#### Ziel der Übung:
Wiederholen Sie den nachstehenden Textauszug über die Rebellenstory vollständig und Wort für Wort.
━━ Textauszug
Anmerkung: Eigentlich ganz unterhaltsame Rebellenstory. Ein Mann und sein Hund im Kampf gegen das amerikanische (Un)Kulturdiktat. Bedenkt man aber den Hintergrund, nämlich den pathologisch übersteigerten, französischen Nationalstolz, die in den 90er Jahren eine hirnrissige Initiative gegen Fremdwörter in ihrer Sprache starteten, wie sie in Deutschland 1916 letztmals versucht wurde (Kräuselstoff statt Frotteé), wirkt die Story weit weniger unterhaltsam. Bewahrung der kulturellen Identität ist gut und schön, nur sollte er nicht in einen Kreuzzug der Intoleranz münden.
━━━━
━━ Erfasste Daten
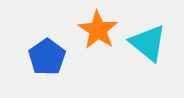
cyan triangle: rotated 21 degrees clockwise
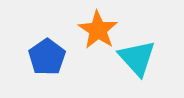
cyan triangle: moved 11 px left, 15 px down; rotated 9 degrees clockwise
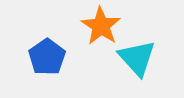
orange star: moved 3 px right, 4 px up
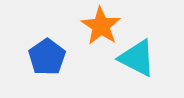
cyan triangle: rotated 21 degrees counterclockwise
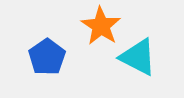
cyan triangle: moved 1 px right, 1 px up
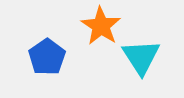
cyan triangle: moved 3 px right; rotated 30 degrees clockwise
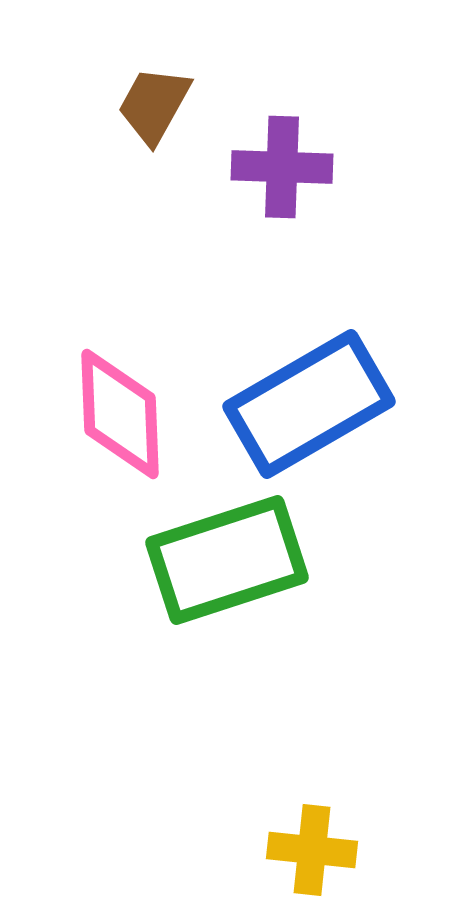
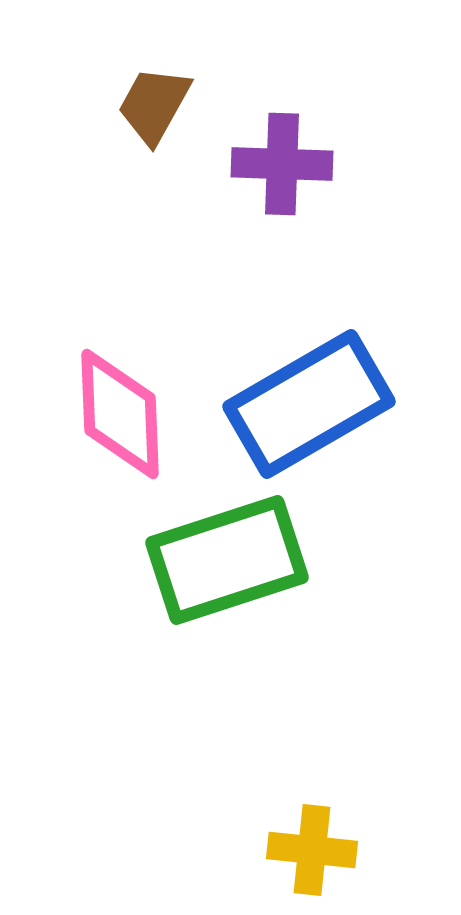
purple cross: moved 3 px up
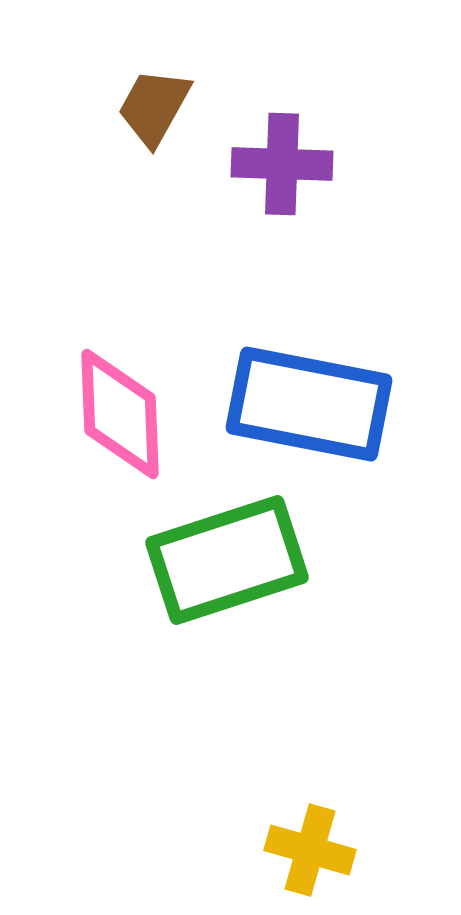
brown trapezoid: moved 2 px down
blue rectangle: rotated 41 degrees clockwise
yellow cross: moved 2 px left; rotated 10 degrees clockwise
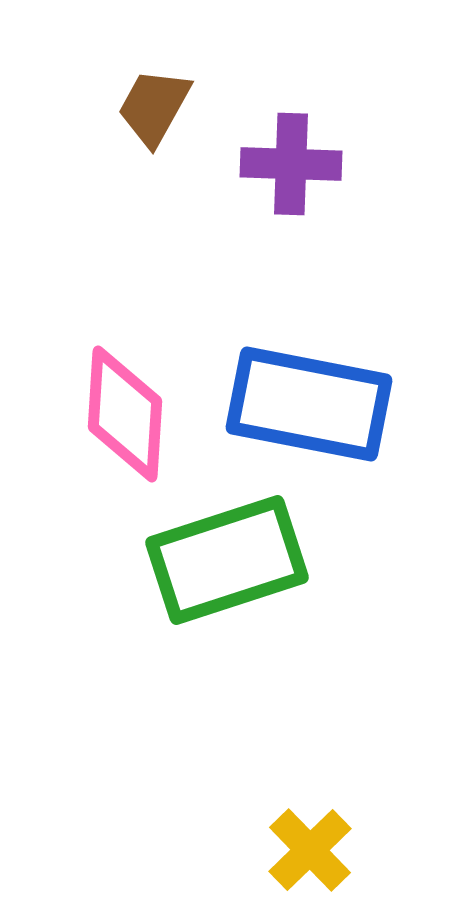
purple cross: moved 9 px right
pink diamond: moved 5 px right; rotated 6 degrees clockwise
yellow cross: rotated 30 degrees clockwise
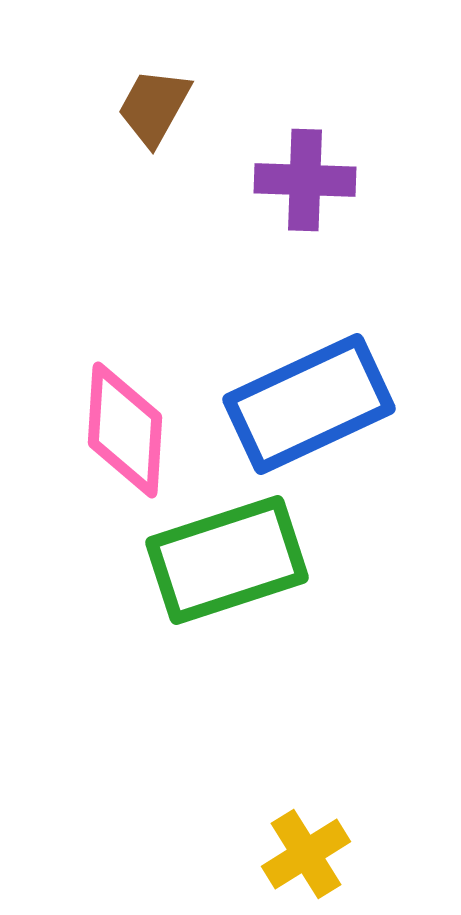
purple cross: moved 14 px right, 16 px down
blue rectangle: rotated 36 degrees counterclockwise
pink diamond: moved 16 px down
yellow cross: moved 4 px left, 4 px down; rotated 12 degrees clockwise
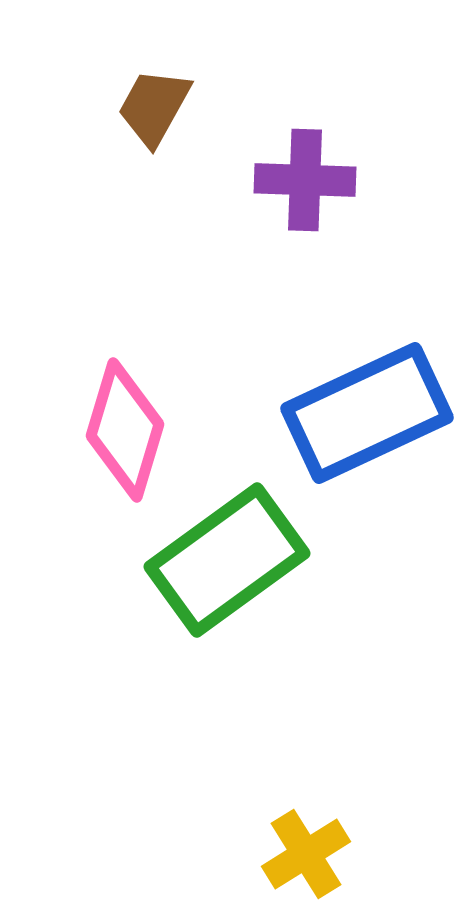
blue rectangle: moved 58 px right, 9 px down
pink diamond: rotated 13 degrees clockwise
green rectangle: rotated 18 degrees counterclockwise
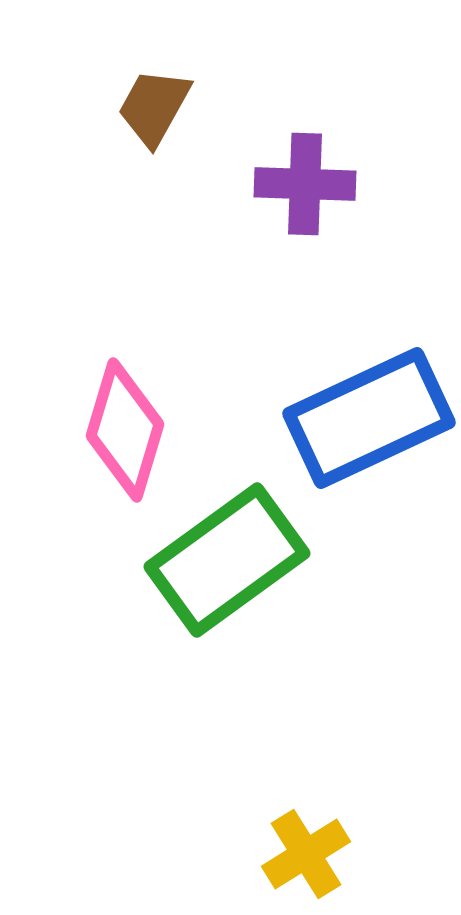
purple cross: moved 4 px down
blue rectangle: moved 2 px right, 5 px down
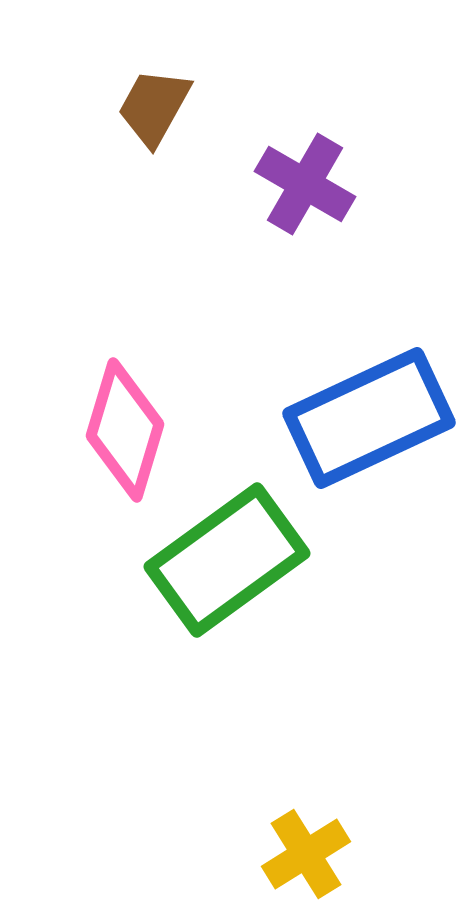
purple cross: rotated 28 degrees clockwise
━━━━
#### Antwort:
Anmerkung: Eigentlich ganz unterhaltsame Rebellenstory. Ein Mann und sein Hund im Kampf gegen das amerikanische (Un)Kulturdiktat. Bedenkt man aber den Hintergrund, nämlich den pathologisch übersteigerten, französischen Nationalstolz, die in den 90er Jahren eine hirnrissige Initiative gegen Fremdwörter in ihrer Sprache starteten, wie sie in Deutschland 1916 letztmals versucht wurde (Kräuselstoff statt Frotteé), wirkt die Story weit weniger unterhaltsam. Bewahrung der kulturellen Identität ist gut und schön, nur sollte er nicht in einen Kreuzzug der Intoleranz münden.